There are also privacy concerns over the disclosure of highly personal issues such as infertility or menstrual pain, as well as concerns that these policies may increase the cost of labor or reinforce negative stereotypes (we need to know about that time of month). No need for more jokes about). Acknowledging the potential drawbacks of fertility leave should be part of the policy conversation. These policies should be carefully followed and designed in a way that minimizes the risk of gender stereotypes.

The future of fertility leave in Australia Despite significant developments within trade unions and private companies, there are limited provisions for fertility leave in national law. For many workers their only option is to claim personal leave: that is, sick leave. Recent announcements by the federal and NSW governments that parents who suffered a miscarriage or stillbirth are now eligible for paid bereavement leave, but they need to go further.

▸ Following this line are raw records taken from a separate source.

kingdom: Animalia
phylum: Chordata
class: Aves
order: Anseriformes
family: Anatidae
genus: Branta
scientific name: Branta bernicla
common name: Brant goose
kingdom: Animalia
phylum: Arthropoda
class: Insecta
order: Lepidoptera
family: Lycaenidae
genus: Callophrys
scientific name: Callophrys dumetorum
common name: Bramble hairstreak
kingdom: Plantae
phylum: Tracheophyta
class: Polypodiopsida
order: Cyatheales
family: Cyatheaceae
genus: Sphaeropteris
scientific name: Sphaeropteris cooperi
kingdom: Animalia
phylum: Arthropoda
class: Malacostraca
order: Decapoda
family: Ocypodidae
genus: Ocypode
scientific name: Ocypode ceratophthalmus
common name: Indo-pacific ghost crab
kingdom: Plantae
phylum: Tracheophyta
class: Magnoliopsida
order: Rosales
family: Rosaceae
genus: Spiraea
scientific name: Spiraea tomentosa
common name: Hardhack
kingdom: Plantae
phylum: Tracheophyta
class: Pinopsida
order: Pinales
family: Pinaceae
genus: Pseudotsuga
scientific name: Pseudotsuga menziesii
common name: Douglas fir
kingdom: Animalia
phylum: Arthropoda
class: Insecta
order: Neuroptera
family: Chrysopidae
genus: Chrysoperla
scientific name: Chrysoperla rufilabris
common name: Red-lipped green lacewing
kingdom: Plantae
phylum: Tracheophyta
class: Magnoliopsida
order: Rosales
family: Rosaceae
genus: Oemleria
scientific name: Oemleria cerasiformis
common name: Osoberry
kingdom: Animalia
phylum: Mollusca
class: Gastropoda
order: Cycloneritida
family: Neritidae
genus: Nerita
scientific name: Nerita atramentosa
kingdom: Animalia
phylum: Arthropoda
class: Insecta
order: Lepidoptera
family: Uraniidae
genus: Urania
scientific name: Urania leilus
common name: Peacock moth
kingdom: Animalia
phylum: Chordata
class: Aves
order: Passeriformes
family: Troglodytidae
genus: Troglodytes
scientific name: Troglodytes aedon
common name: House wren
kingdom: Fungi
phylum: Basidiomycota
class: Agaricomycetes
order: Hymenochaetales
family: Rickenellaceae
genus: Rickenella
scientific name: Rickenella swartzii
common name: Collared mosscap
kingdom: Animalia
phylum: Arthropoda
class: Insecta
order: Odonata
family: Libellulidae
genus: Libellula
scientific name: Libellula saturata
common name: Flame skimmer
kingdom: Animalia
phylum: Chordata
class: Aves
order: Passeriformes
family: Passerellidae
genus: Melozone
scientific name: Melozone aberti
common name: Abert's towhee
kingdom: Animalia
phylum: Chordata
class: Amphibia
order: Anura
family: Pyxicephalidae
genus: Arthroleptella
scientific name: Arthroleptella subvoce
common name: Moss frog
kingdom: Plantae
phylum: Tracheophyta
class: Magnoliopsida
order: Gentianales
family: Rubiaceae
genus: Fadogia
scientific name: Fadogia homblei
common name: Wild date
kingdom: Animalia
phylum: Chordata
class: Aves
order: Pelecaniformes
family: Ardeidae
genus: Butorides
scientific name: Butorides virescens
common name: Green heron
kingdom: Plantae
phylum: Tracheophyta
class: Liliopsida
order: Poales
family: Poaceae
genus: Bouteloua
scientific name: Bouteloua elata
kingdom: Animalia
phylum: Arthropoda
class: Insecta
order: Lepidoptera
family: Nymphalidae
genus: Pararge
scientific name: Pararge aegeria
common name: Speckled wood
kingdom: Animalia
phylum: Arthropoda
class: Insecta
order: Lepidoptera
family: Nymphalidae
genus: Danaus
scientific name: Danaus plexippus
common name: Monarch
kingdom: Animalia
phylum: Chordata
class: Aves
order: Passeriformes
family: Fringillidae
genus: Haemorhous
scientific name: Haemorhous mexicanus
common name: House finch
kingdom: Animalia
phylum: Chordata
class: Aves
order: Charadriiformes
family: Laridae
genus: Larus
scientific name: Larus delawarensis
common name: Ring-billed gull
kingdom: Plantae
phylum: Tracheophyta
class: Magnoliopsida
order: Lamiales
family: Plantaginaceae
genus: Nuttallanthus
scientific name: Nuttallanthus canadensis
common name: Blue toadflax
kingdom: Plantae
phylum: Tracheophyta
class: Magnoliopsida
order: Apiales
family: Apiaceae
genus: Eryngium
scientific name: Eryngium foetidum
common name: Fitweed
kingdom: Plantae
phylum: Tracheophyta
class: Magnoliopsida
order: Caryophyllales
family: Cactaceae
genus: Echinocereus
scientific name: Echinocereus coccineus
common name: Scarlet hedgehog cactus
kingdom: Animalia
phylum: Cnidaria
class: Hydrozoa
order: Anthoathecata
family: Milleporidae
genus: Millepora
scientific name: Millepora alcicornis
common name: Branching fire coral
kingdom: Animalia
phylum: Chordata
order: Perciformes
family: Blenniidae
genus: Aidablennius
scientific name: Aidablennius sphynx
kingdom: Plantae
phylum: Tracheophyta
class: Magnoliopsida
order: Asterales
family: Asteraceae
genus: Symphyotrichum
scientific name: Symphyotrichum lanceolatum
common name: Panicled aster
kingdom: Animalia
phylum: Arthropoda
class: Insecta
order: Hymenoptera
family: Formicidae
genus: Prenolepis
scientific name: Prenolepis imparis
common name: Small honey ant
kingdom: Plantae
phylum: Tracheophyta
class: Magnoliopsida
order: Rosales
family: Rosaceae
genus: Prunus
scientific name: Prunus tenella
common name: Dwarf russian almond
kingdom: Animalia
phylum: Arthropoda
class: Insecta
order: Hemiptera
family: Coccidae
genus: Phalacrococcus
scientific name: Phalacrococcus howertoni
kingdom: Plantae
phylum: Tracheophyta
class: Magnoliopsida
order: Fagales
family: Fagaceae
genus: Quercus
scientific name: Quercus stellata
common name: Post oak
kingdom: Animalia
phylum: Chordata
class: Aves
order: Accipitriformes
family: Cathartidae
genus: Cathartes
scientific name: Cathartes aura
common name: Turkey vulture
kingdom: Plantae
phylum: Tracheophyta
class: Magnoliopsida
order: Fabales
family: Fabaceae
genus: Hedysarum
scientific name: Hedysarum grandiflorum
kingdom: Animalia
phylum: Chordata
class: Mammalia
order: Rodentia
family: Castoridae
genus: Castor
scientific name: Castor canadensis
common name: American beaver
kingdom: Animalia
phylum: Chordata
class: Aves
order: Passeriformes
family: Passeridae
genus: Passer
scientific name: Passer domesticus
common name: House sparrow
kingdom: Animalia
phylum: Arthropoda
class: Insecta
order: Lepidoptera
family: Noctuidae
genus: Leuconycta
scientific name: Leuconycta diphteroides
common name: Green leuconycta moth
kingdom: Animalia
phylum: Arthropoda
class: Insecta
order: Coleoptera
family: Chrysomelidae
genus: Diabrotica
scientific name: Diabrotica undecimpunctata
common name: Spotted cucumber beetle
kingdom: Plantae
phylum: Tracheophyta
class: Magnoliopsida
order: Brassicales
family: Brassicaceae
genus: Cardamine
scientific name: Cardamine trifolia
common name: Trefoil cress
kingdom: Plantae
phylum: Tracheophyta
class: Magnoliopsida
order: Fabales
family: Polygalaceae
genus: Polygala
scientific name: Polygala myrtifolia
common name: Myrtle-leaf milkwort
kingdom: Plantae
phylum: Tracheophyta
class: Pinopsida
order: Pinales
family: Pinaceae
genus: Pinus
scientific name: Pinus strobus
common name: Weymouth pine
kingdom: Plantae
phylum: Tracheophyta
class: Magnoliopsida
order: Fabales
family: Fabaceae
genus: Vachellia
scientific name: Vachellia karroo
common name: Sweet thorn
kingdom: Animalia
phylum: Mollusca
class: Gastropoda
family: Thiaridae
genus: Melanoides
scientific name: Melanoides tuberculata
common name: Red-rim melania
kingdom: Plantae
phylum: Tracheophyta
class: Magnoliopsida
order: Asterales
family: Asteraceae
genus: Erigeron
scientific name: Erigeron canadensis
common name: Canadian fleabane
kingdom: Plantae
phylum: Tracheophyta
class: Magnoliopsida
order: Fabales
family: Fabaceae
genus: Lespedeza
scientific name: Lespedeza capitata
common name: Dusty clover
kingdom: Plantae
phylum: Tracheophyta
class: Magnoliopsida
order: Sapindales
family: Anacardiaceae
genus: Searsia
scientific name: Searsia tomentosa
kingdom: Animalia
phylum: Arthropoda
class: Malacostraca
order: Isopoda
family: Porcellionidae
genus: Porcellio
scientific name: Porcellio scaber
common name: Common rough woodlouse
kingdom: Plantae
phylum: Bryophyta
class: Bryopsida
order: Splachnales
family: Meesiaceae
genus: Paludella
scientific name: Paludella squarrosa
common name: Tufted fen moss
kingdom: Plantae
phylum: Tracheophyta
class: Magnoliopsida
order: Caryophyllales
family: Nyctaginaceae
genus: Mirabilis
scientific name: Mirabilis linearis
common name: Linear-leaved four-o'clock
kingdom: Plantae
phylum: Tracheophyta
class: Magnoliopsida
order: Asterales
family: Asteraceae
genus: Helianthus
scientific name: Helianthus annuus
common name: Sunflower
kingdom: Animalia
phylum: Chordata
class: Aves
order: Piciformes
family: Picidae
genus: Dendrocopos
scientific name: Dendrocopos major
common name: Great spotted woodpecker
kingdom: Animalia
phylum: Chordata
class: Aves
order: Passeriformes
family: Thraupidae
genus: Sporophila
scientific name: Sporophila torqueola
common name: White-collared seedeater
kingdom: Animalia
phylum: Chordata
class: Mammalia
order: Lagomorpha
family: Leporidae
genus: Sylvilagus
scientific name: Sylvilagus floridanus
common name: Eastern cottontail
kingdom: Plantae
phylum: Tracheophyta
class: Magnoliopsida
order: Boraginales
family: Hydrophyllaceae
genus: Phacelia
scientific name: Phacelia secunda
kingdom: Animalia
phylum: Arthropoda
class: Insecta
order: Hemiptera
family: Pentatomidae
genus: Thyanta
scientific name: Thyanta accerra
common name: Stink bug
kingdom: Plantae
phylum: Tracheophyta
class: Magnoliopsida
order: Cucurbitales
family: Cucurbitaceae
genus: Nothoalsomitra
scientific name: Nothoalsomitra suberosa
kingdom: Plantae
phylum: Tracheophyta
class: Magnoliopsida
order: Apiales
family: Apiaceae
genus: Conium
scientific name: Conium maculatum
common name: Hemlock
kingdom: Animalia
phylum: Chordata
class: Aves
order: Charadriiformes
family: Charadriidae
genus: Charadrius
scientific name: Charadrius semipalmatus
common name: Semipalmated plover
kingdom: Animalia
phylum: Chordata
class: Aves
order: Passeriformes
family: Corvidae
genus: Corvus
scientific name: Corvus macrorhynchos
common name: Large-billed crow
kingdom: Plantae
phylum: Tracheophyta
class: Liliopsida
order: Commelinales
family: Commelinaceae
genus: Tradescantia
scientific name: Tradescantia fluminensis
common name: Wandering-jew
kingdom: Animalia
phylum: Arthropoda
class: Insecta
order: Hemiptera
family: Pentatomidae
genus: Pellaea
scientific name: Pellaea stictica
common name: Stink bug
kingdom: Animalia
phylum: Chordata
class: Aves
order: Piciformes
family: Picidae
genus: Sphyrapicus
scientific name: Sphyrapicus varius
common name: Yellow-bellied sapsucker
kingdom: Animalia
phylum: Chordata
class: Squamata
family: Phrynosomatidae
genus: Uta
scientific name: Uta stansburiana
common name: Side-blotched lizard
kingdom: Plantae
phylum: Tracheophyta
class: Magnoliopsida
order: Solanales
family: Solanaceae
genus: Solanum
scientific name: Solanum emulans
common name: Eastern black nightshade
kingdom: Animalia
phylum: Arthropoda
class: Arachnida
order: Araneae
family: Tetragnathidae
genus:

For example, we can locate a model clause for reproductive leave in modern awards or a legislative amendment to national employment standards to include a gender-inclusive reproductive leave provision. This provision would provide days of secure leave from unpaid or paid jobs in a manner similar to parental leave originating and recent domestic and family violence leave. We must take advantage of the opportunity of COVID-19 to reconfigure our gender contract. It is clear that without policies that enable people to work, care for and reproduce, Australia would be a poor and small nation. (conversation) AMS AMS 11250938 NNNN.